Trump’s attorney Rudy Giuliani has suggested that the president may fire Mueller or order the special counsel’s staff to hide evidence. These suggestions are hardly reassuring for those who consider themselves the president’s allies or members of his administration. 

What Will Happen To Trump Himself?

If Trump’s legal troubles continue to mount, the president himself could face charges. In fact, the special counsel submitted a sentencing memorandum to the court in December 2018, in which he argued for a significant prison sentence for the president. The memorandum described several actions that Trump had taken as president that could be considered crimes. These included obstruction of justice, solicitation of campaign finance fraud, and conspiracy to defraud the United States. 

The memo does not conclude that the president should be charged with a crime. Rather, it is more of a status report, in which the special counsel lays out the evidence against Trump and his associates. The special counsel’s office is also seeking a court order that would bar the president from ever running for public office or appointing anyone to be his attorney. Regardless of whether you believe that Trump committed any crimes, the special counsel has an uphill battle in front of him. 

Could Mueller Testify About The Investigation?

The other topic of intense interest is the special counsel’s investigative strategy. It is clear that Mueller is seeking to indict Trump and his campaign, and several of the president’s most loyal aides. It is less clear whether or not Mueller will follow the evidence where it leads, or if he will choose to investigate others, such as Trump’s family members and close friends. 

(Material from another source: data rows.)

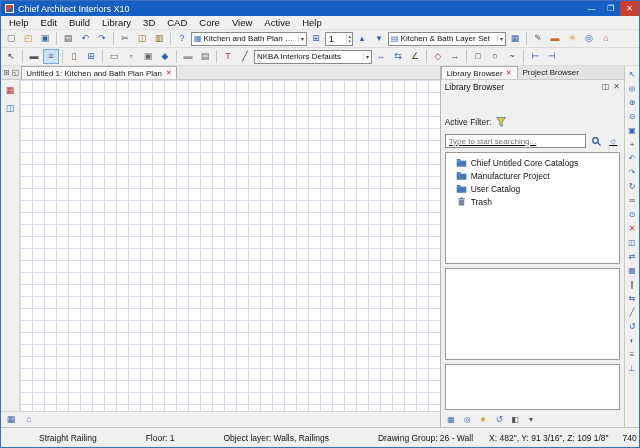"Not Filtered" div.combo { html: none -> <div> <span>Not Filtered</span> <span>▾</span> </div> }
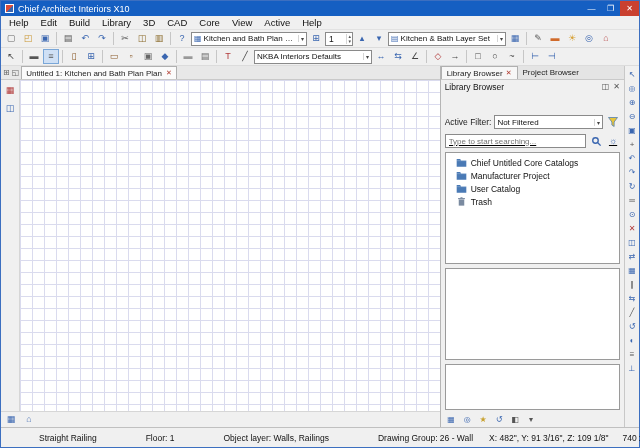"Type to start searching..." .search-row { text-decoration: underline -> none }
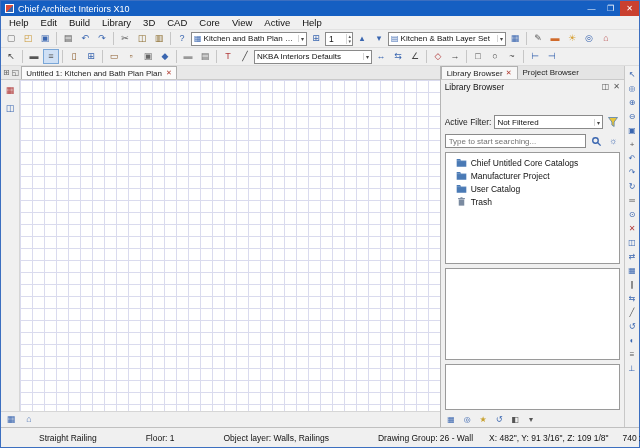"Chief Architect Bonus Catalogs" div.tree-item { html: none -> <div> <div> <svg> <path></path> <path></path> </svg> </div> <div>Chief Architect Bonus Catalogs</div> </div> }
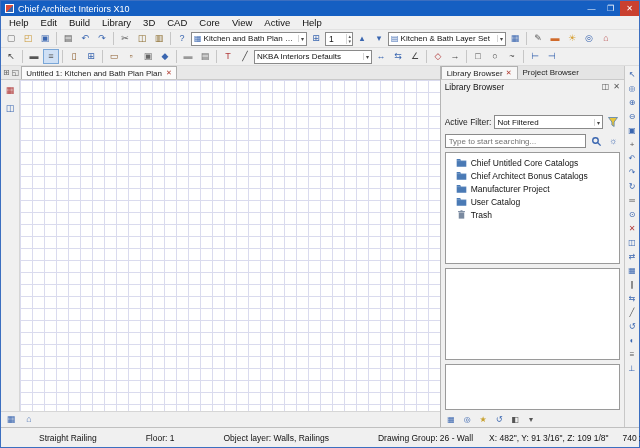"User Catalog" div.tree-item { html: <div> <div> <svg> <path></path> <path></path> </svg> </div> <div>User Catalog</div> </div> -> none }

Since assuming office, the president has openly attacked the investigation, saying it is a “witch hunt” and a “hoax.” In March 2018, the president tweeted: “The Mueller probe is a disaster for our country. Hopefully, our courts will see fit to give us a final verdict on this ridiculous hoax.” (Tweet: “The Mueller probe is a disaster for our country. Hopefully, our courts will see fit to give us a final verdict on this ridiculous hoax.”) 

Trump continues to claim that there was no collusion and that the investigation is a “witch hunt.” Nevertheless, the special counsel has indicted or pleaded guilty to charges against several of Trump’s closest associates. This includes four former campaign officials, Paul Manafort, Rick Gates, Michael Cohen, and George Papadopoulos. (George Papadopoulos was the first person to be sentenced in Mueller’s investigation. He served 14 days of a two-week prison term in February 2018.)

In all likelihood, Trump will continue to attack Mueller in the coming months. The special counsel still has several more cases to bring against the president and his associates, and the prospect of prison time looms large for the president. Nevertheless, few people know the Mueller investigation like he does, and it is highly unlikely that Trump will be able to dismiss Mueller or silence him. (If anything, the opposite may happen, and Trump may end up thanking the special counsel for publicly accusing him of crimes.)